Ringfort (Rath), Scart, Co. Cork
Co. Cork |
Ringforts
On a gently sloping field in north Cork, the land rises almost imperceptibly to form a near-perfect circle.
To a passing eye it reads as little more than a slight swelling in the pasture, but the dimensions are precise enough to be deliberate: roughly 34 metres east to west, 33 metres north to south, enclosed by a combination of earthen bank and scarp.

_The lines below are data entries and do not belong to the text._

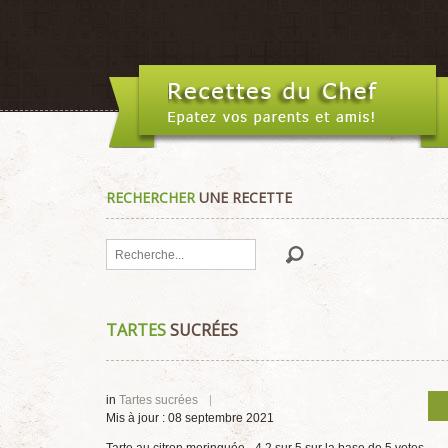
RECHERCHER
UNE RECETTE
Rechercher
TARTES
SUCRÉES
in
Tartes sucrées
Mis à jour : 08 septembre 2021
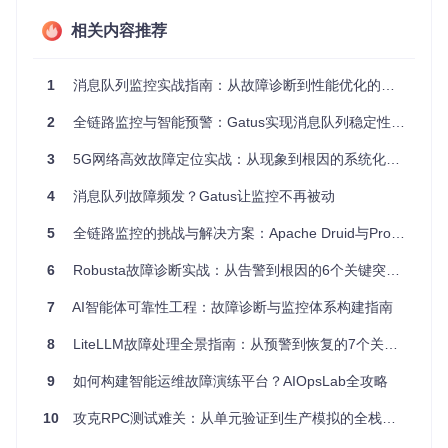
某支付平台在一次系统升级后，出现部分交易被重复处理的严
相关内容推荐
重问题，造成用户资金异常。技术团队排查发现，ActiveMQ
的消息确认机制配置错误，导致消费者在异常重启后未正确提
交ACK，使得broker重新投递已处理消息。更严重的是，监控
1
消息队列监控实战指南：从故障诊断到性能优化的全链路解决方案
系统未对"消息重复消费率"这一关键指标进行监控，导致问题
持续4小时后才被业务部门发现，造成直接经济损失超500万
2
全链路监控与智能预警：Gatus实现消息队列稳定性保障指南
元。
3
5G网络高效故障定位实战：从现象到根因的系统化排查指南
微服务架构中的消息延迟连锁反应
某出行平台在暴雨天气期间，用户打车订单响应时间从正常的
4
消息队列故障频发？Gatus让监控不再被动
2秒延长至30秒以上。初步排查发现Kafka主题的消息延迟从平
均50ms激增至8秒，根源在于监控系统未配置分区消费延迟的
5
全链路监控的挑战与解决方案：Apache Druid与Prometheus深度集成实战指南
阈值告警。当某个分区的消费者实例异常退出后，分区重平衡
过程中产生的消息延迟未被及时发现，导致下游服务因等待消
6
Robusta故障诊断实战：从告警到根因的6个关键突破点
息超时而引发连锁反应，平台整体可用性下降60%。
7
AI智能体可靠性工程：故障诊断与监控体系构建指南
工具核心能力拆解：Gatus如何适配消息队列监
8
LiteLLM故障处理全景指南：从预警到恢复的7个关键步骤
控需求
9
如何构建智能运维故障演练平台？AIOpsLab全攻略
多维度健康检查引擎：构建消息队列的全方位体检系统
10
攻克RPC测试难关：从单元验证到生产模拟的全栈测试实践
Gatus的核心优势在于其灵活的端点检查机制，能够针对不同
类型消息队列的特性设计定制化检查方案。通过Watchdog组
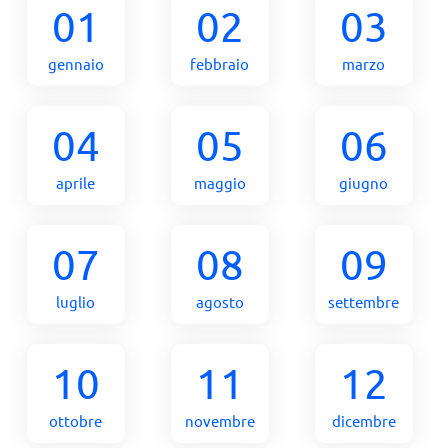
01
02
03
gennaio
febbraio
marzo
04
05
06
aprile
maggio
giugno
07
08
09
luglio
agosto
settembre
10
11
12
ottobre
novembre
dicembre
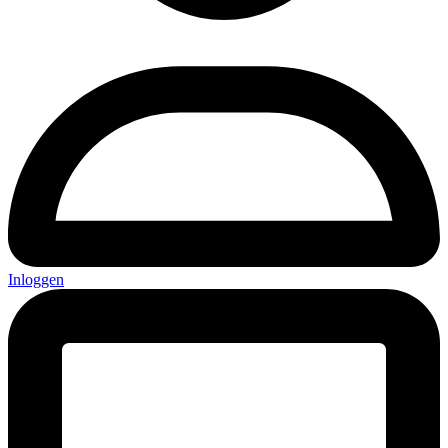
Inloggen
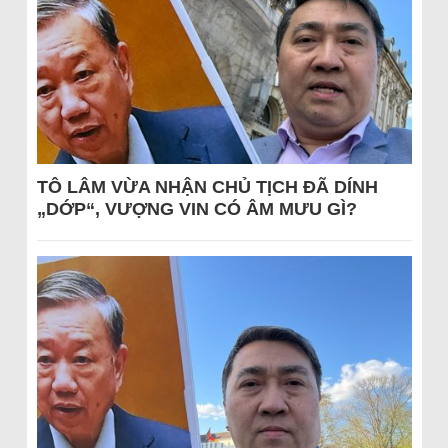
TÔ LÂM VỪA NHẬN CHỦ TỊCH ĐÃ DÍNH
„DỚP“, VƯỢNG VIN CÓ ÂM MƯU GÌ?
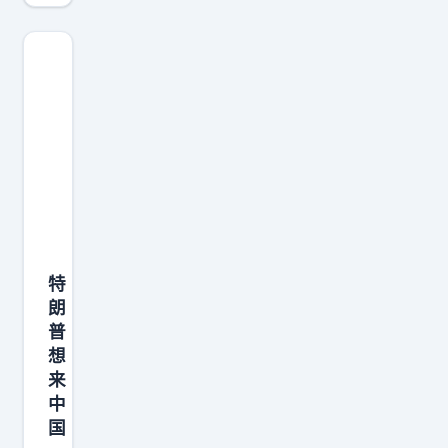
待
日
本
道
歉
，
也
不
要
期
特
待
朗
日
普
本
想
反
来
思
中
！
国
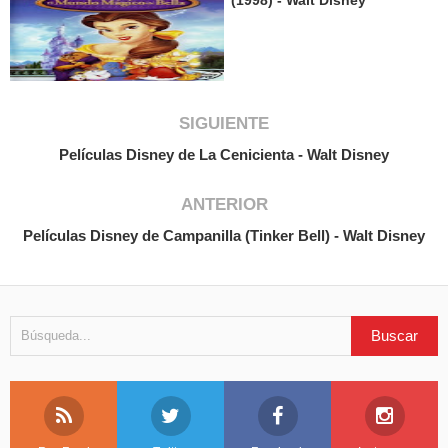
(1998) - Walt Disney
SIGUIENTE
Películas Disney de La Cenicienta - Walt Disney
ANTERIOR
Películas Disney de Campanilla (Tinker Bell) - Walt Disney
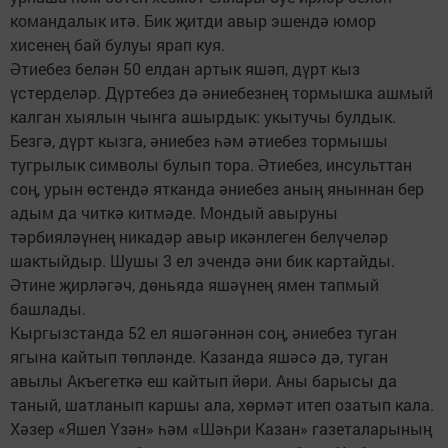
командалык итә. Бик җитди авыр эшендә юмор
хисенең бай булуы ярап куя.
Әтиебез белән 50 елдан артык яшәп, дүрт кыз
үстерделәр. Дүртебез дә әниебезнең тормышка ашмый
калган хыялын чынга ашырдык: укытучы булдык.
Безгә, дүрт кызга, әниебез һәм әтиебез тормышы
тугрылык символы булып тора. Әтиебез, инсульттан
соң, урын өстендә ятканда әниебез аның яныннан бер
адым да читкә китмәде. Мондый авыруны
тәрбияләүнең никадәр авыр икәнлеген белүчеләр
шактыйдыр. Шушы 3 ел эчендә әни бик картайды.
Әтине җирләгәч, дөньяда яшәүнең ямен тапмый
башлады.
Кыргызстанда 52 ел яшәгәннән соң, әниебез туган
ягына кайтып төпләнде. Казанда яшәсә дә, туган
авылы Акъегеткә еш кайтып йөри. Аны барысы да
таный, шатланып каршы ала, хөрмәт итеп озатып кала.
Хәзер «Яшел Үзән» һәм «Шәһри Казан» газеталарының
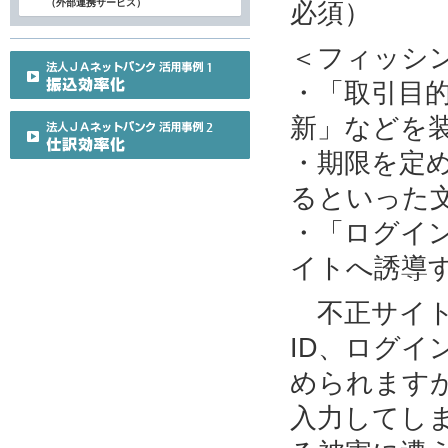
（外部連携サービス）
必須）
＜フィッシ
・「取引目
新」などを
・期限を定
るといった
・「ログイ
イトへ誘導
不正サイト
ID、ログ
められます
入力してし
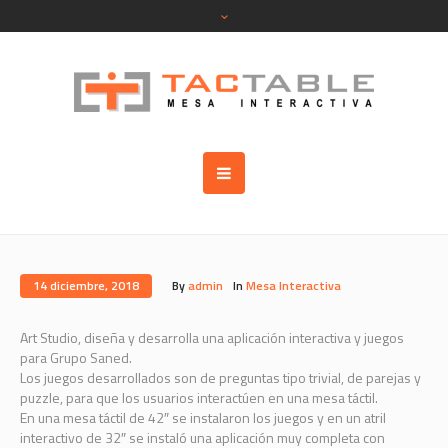
14 diciembre, 2018
By
admin
In
Mesa Interactiva
Art Studio, diseña y desarrolla una aplicación interactiva y juegos
para Grupo Saned.
Los juegos desarrollados son de preguntas tipo trivial, de parejas y
puzzle, para que los usuarios interactúen en una mesa táctil.
En una mesa táctil de 42″ se instalaron los juegos y en un atril
interactivo de 32″ se instaló una aplicación muy completa con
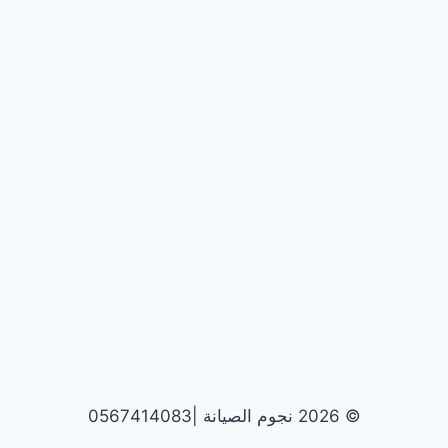
© 2026 نجوم الصيانة |0567414083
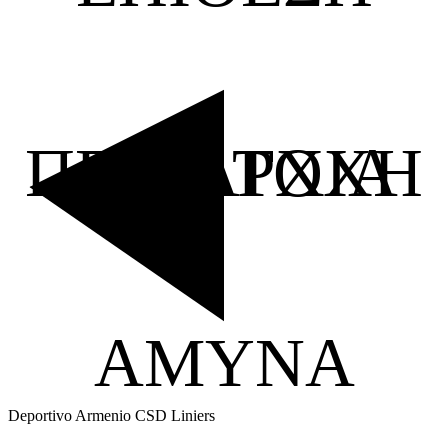
ΠΕΙΘΑΡΧΙΑ
KATOXH
ΑΜΥΝΑ
Deportivo Armenio
CSD Liniers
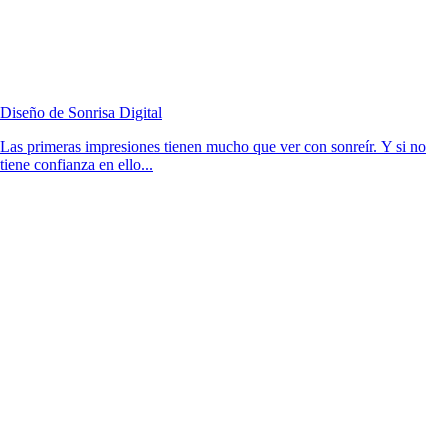
Diseño de Sonrisa Digital
Las primeras impresiones tienen mucho que ver con sonreír. Y si no
tiene confianza en ello...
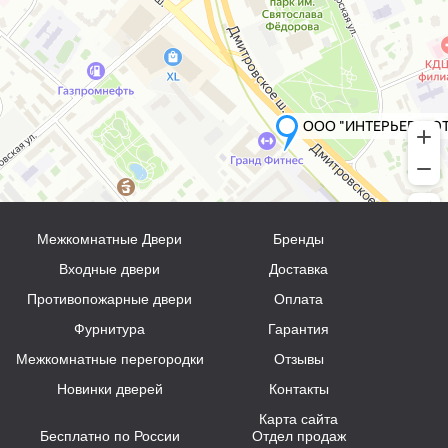
Межкомнатные Двери
Бренды
Входные двери
Доставка
Противопожарные двери
Оплата
Фурнитура
Гарантия
Межкомнатные перегородки
Отзывы
Новинки дверей
Контакты
Карта сайта
Бесплатно по России
Отдел продаж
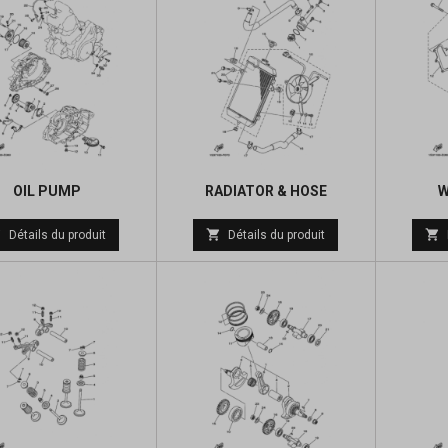
OIL PUMP
RADIATOR & HOSE
W
Prix
Prix



Détails du produit
Détails du produit
de
de
base
base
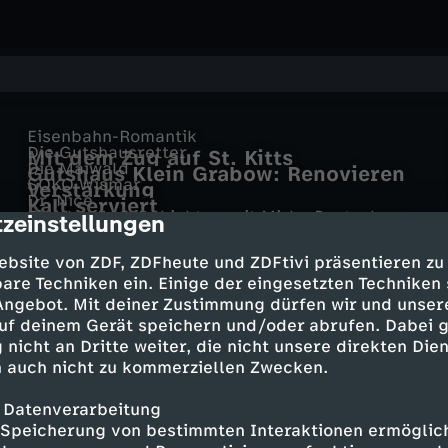
Eisenbahn-Romantik
Die Gutshausretter
Mit dem Zug auf St. Kitts
Die Maiwald
Gutshaus Klein Grabow: Renovieren
SOKO Wismar
Verstärkung
statt Rente
Dr. Nice
Kalt serviert
Eine kurze Geschichte - mit Mirko Drotschmann
zeinstellungen
Federn lassen
cription
Dahoam is Dahoam
Das Alte Ägypten
Aktuelle Stunde
Bereit zu verzeihen? · 15.07.20 -
ebsite von ZDF, ZDFheute und ZDFtivi präsentieren zu
Aktuelle Stunde - 16.11.2025
are Techniken ein. Einige der eingesetzten Techniken
 Angebot. Mit deiner Zustimmung dürfen wir und unser
uf deinem Gerät speichern und/oder abrufen. Dabei 
Mehr Inhalte laden
 nicht an Dritte weiter, die nicht unsere direkten Dien
 auch nicht zu kommerziellen Zwecken.
 Datenverarbeitung
Speicherung von bestimmten Interaktionen ermöglicht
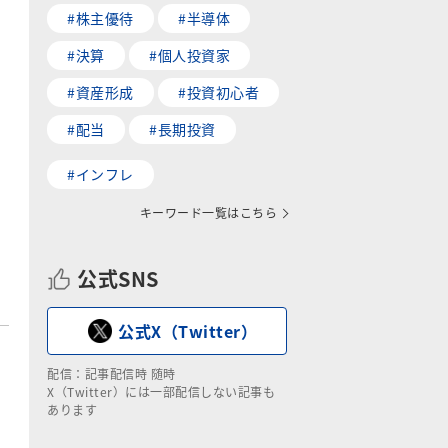
#株主優待
#半導体
#決算
#個人投資家
#資産形成
#投資初心者
#配当
#長期投資
#インフレ
キーワード一覧はこちら
公式SNS
公式X（Twitter）
配信：記事配信時 随時
X（Twitter）には一部配信しない記事も
あります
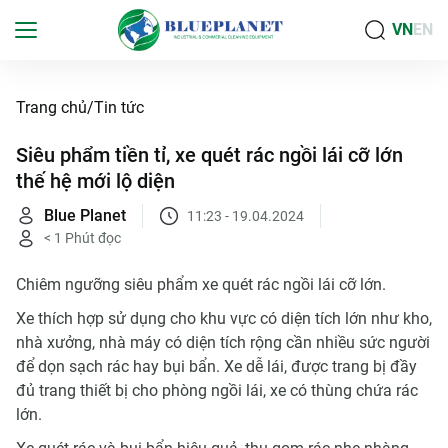
VN
EN
Trang chủ
Tin tức
Siêu phẩm tiền tỉ, xe quét rác ngồi lái cỡ lớn
thế hệ mới lộ diện
Blue Planet
11:23 - 19.04.2024
< 1
Phút đọc
Chiêm ngưỡng siêu phẩm xe quét rác ngồi lái cỡ lớn.
Xe thích hợp sử dụng cho khu vực có diện tích lớn như kho,
nhà xưởng, nhà máy có diện tích rộng cần nhiều sức người
để dọn sạch rác hay bụi bẩn. Xe dễ lái, được trang bị đầy
đủ trang thiết bị cho phòng ngồi lái, xe có thùng chứa rác
lớn.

This is a rath, a type of ringfort that would have served as a farmstead enclosure during the early medieval period in Ireland, roughly between the fifth and twelfth centuries. Thousands of them survive across the country in various states of preservation, their circular banks and ditches originally marking out a protected domestic space for a family and their livestock. At Scart, the enclosure survives partly as an earthen bank, standing to an external height of around 1.3 metres, and partly as a scarp, a cut or eroded face in the ground rather than a built-up mound, running around the north-east to south-west arc. An external fosse, a defensive ditch, runs along the southern side, though at a depth of just 0.25 metres it is considerably reduced from whatever its original profile may have been. The internal bank is low throughout. Field clearance material, the stones and debris turned up by generations of farming, has been dumped against the eastern scarp, and the bank itself is overgrown, further softening the already subtle outline.